Besonders interessant ist eine Mobilitätsstrategie, die ökologisch und ökonomisch vorteilhaft ist. Erdgas/Biogas bietet hier eine hervorragende Möglichkeit. Im Schweizer Durchschnitt beträgt der an den Tankstellen abgegebene Mix 20% CO2-neutrales Biogas und 80% Erdgas. Mit diesem Treibstoff wird 40% weniger CO2-ausgestossen, als wenn mit Benzin gefahren wird. Auch andere Schad­stoffe wie NOx oder Russpartikel werden massiv weniger emittiert. Ökonomisch macht Erdgas/Biogas als Treibstoff Freude, weil die ­Kosten im Vergleich zu Benzin um ca. 0.45 Rappen tiefer liegen als der Literpreis für ­Benzin.

Der am meisten ins ­Gewicht ­fallende Faktor bei der TCO-­Kalkulation (Total Cost of ­Ownership) ist die Beschaffung respektive die Amortisation eines Fahrzeugs. Zahlen sich Erdgas-/Biogas-Fahrzeuge trotz ­hoher ­Anschaffungskosten auf Dauer aus?

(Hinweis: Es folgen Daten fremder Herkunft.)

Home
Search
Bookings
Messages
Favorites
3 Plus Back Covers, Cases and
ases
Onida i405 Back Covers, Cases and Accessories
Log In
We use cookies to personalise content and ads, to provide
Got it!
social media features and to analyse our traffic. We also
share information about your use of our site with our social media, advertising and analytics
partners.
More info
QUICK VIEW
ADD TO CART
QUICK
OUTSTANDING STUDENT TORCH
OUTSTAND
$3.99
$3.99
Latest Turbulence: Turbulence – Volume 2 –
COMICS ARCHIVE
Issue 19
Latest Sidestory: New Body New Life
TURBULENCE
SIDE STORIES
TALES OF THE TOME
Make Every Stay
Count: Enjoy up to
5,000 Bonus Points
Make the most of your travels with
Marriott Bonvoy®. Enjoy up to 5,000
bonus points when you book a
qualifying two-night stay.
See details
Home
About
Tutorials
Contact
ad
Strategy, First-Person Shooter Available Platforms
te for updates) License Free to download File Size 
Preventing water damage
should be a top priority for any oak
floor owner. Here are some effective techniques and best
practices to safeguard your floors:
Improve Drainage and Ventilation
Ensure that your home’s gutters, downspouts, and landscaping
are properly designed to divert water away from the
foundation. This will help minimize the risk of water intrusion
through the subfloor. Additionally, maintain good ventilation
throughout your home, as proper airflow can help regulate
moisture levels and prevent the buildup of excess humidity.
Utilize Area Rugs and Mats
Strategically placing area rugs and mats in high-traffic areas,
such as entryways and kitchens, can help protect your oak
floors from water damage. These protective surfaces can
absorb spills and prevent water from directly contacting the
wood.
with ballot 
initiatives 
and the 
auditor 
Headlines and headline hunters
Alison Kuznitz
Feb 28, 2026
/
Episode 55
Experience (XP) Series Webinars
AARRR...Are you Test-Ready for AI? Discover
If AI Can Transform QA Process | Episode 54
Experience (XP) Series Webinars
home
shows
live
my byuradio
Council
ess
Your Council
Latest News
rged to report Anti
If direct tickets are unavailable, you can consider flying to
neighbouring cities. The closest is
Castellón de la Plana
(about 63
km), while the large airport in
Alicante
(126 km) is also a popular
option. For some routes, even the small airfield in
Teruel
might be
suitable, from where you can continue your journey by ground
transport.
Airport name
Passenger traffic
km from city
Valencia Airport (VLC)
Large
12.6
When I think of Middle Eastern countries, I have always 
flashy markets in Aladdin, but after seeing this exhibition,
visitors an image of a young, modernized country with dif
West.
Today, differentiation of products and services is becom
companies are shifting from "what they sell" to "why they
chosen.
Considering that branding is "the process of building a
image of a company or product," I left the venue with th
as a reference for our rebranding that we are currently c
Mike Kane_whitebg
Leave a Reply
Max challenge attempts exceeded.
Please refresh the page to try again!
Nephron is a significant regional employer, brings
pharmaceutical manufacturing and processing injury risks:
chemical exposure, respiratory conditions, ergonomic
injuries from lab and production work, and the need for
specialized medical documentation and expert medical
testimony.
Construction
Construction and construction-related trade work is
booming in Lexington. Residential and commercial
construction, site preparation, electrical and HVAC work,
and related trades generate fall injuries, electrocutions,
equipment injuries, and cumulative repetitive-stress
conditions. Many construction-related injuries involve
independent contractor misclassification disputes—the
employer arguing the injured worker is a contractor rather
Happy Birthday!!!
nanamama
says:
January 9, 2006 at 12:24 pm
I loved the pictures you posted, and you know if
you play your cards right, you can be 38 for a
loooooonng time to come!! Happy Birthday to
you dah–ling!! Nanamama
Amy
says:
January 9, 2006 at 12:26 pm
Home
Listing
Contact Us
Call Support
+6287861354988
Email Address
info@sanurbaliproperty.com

Die Anschaffung eines Erdgas-/Biogasfahrzeugs ist tatsächlich etwas teurer als ein reines Benzinfahrzeug. Mit dem günstigeren Betrieb wird der Mehrpreis aber rasch amortisiert. Verschiedene Versicherer bieten Vergünstigungen für Erdgas-/Biogasfahrzeuge an und viele Kantone erlassen die Fahrzeugsteuer für diese Autos teilweise oder komplett. Zusammen mit den Einsparungen bei den Treibstoffpreisen ist der Mehrpreis bereits nach ca. 30000 km amortisiert.

Über welche Vorteile ­verfügen Biogas/Erdgas betriebene ­Fahrzeuge beim Wiederverkauf auf dem Occasionsmarkt im ­Vergleich zu anderen Fahrzeugmodellen?
Eine von Eurotax durchgeführte Studie über den Restwert von Erdgas/Biogas betriebenen Fahrzeugen zeigt, dass die modernen Fahrzeuge eine grosse Nachfrage auf dem Markt haben. Die durchschnittliche Standzeit bis zum Verkauf ist kürzer und der Erlös um rund 10% höher als bei vergleichbaren Fahrzeugen ohne Erdgas-/Biogasausrüstung.